• [Exercise prompt]
Go through the records and show each line where the word "mail" occurs.

• [Page-level text extractions]

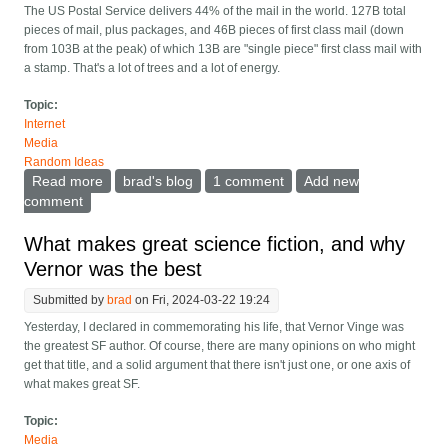
The US Postal Service delivers 44% of the mail in the world. 127B total
pieces of mail, plus packages, and 46B pieces of first class mail (down
from 103B at the peak) of which 13B are "single piece" first class mail with
a stamp. That's a lot of trees and a lot of energy.
Topic:
Internet
Media
Random Ideas
Read more
about Ending most paper mail by forbidding it
brad's blog
1 comment
Add new
comment
What makes great science fiction, and why
Vernor was the best
Submitted by
brad
on Fri, 2024-03-22 19:24
Yesterday, I declared in commemorating his life, that Vernor Vinge was
the greatest SF author. Of course, there are many opinions on who might
get that title, and a solid argument that there isn't just one, or one axis of
what makes great SF.
Topic:
Media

• [Exercise solution]
The US Postal Service delivers 44% of the mail in the world. 127B total
pieces of mail, plus packages, and 46B pieces of first class mail (down
from 103B at the peak) of which 13B are "single piece" first class mail with
about Ending most paper mail by forbidding it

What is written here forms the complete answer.